REQUIRED ACTION> The data below holds the lines to copy: everything from the line containing "3. [**Check your" to the line containing "6. **[Scan and", both ends included, set down exactly.

┏━━

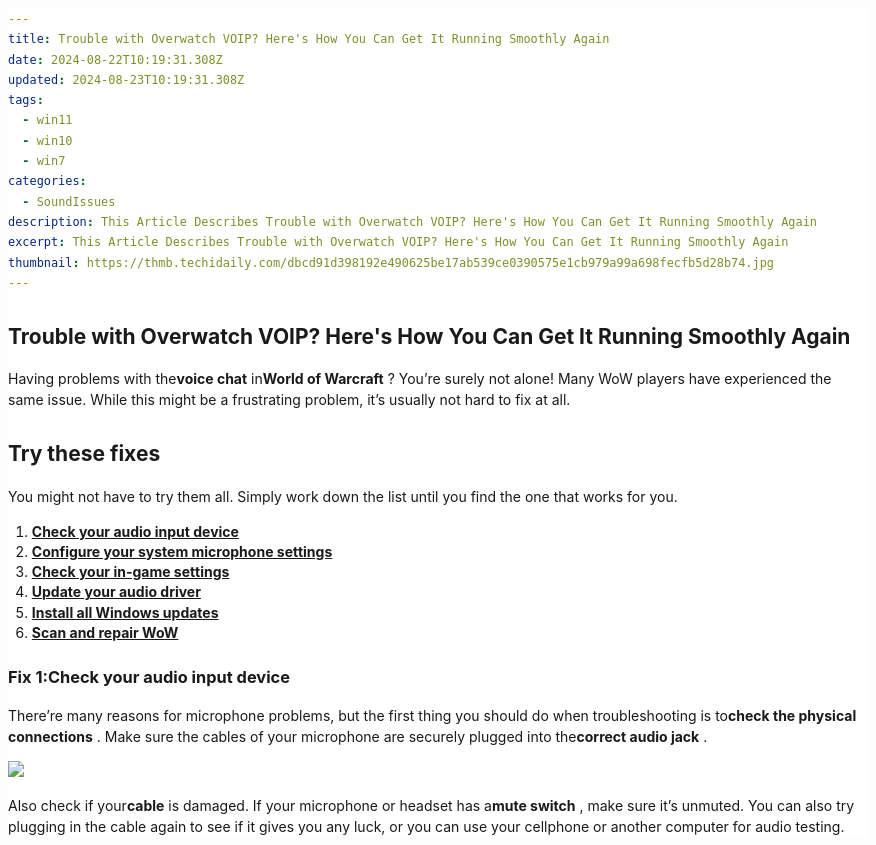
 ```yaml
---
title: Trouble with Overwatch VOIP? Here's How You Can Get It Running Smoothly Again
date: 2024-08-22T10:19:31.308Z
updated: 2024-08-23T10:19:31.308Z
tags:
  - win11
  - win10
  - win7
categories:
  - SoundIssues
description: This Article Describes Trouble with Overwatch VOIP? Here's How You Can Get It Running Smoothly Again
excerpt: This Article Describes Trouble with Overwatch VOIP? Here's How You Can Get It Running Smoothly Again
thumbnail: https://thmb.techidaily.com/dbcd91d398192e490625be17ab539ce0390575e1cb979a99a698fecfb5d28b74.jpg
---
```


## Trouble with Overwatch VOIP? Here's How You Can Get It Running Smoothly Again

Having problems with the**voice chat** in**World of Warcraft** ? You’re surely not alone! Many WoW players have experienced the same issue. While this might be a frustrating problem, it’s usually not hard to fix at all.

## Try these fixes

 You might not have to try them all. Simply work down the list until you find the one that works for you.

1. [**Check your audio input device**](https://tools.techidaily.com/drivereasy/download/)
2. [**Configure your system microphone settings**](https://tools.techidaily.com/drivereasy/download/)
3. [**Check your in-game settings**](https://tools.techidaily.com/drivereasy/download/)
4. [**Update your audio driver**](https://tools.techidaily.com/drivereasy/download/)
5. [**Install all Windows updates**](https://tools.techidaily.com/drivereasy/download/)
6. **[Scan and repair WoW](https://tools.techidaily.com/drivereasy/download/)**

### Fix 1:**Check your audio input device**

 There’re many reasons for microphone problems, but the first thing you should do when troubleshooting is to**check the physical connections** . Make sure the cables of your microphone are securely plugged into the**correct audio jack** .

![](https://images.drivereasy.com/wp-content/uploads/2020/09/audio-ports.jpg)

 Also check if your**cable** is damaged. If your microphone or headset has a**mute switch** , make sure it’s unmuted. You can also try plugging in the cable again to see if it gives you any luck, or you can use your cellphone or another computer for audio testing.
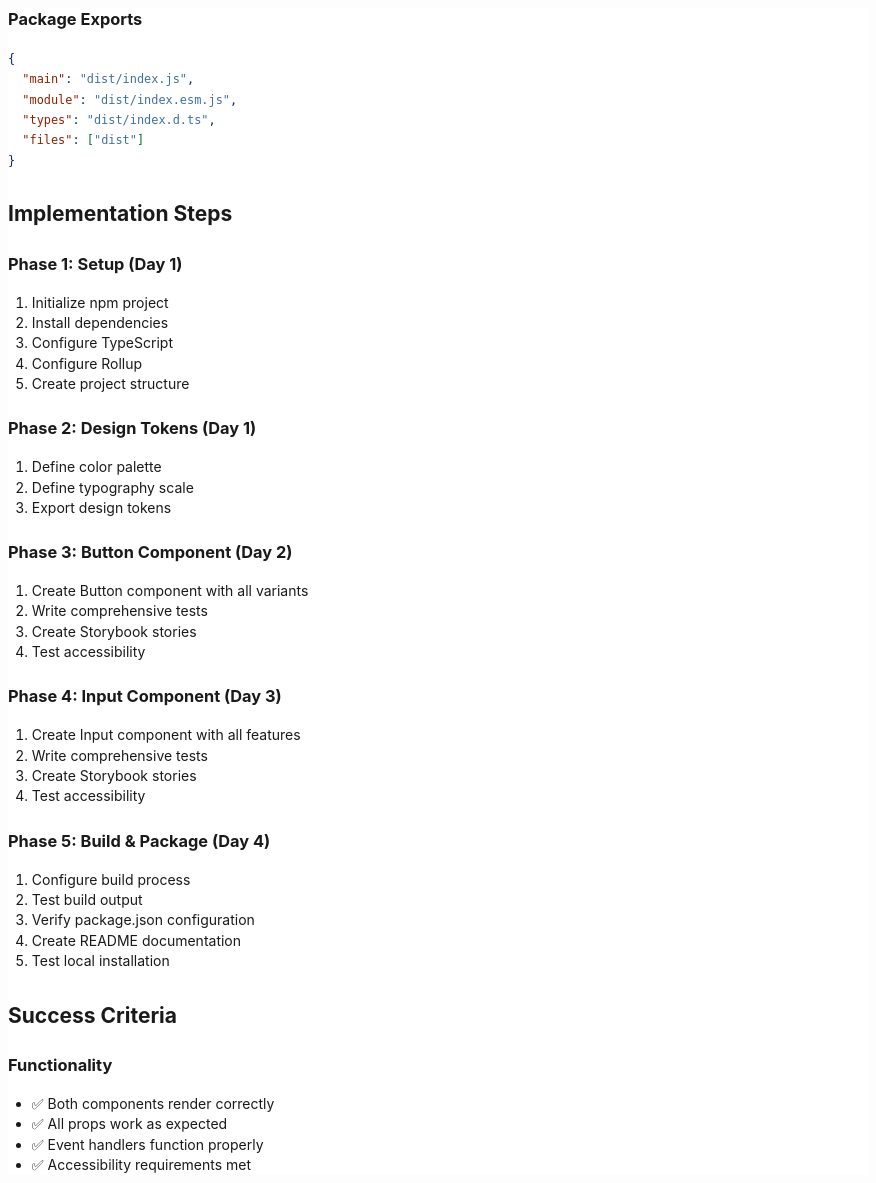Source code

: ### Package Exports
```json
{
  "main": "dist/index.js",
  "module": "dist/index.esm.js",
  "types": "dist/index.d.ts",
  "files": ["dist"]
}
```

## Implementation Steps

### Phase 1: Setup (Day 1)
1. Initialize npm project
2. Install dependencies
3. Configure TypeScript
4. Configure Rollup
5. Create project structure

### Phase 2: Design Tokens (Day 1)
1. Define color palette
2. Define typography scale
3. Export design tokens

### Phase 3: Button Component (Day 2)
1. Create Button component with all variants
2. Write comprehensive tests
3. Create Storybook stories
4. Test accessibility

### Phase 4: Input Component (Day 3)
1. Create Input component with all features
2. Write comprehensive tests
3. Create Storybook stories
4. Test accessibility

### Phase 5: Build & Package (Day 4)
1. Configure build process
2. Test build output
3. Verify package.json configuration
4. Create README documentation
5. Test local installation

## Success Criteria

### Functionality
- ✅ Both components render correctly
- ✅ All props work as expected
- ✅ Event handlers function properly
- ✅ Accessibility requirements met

┗━━

RESULT OF THE TASK>
3. [**Check your in-game settings**](https://tools.techidaily.com/drivereasy/download/)
4. [**Update your audio driver**](https://tools.techidaily.com/drivereasy/download/)
5. [**Install all Windows updates**](https://tools.techidaily.com/drivereasy/download/)
6. **[Scan and repair WoW](https://tools.techidaily.com/drivereasy/download/)**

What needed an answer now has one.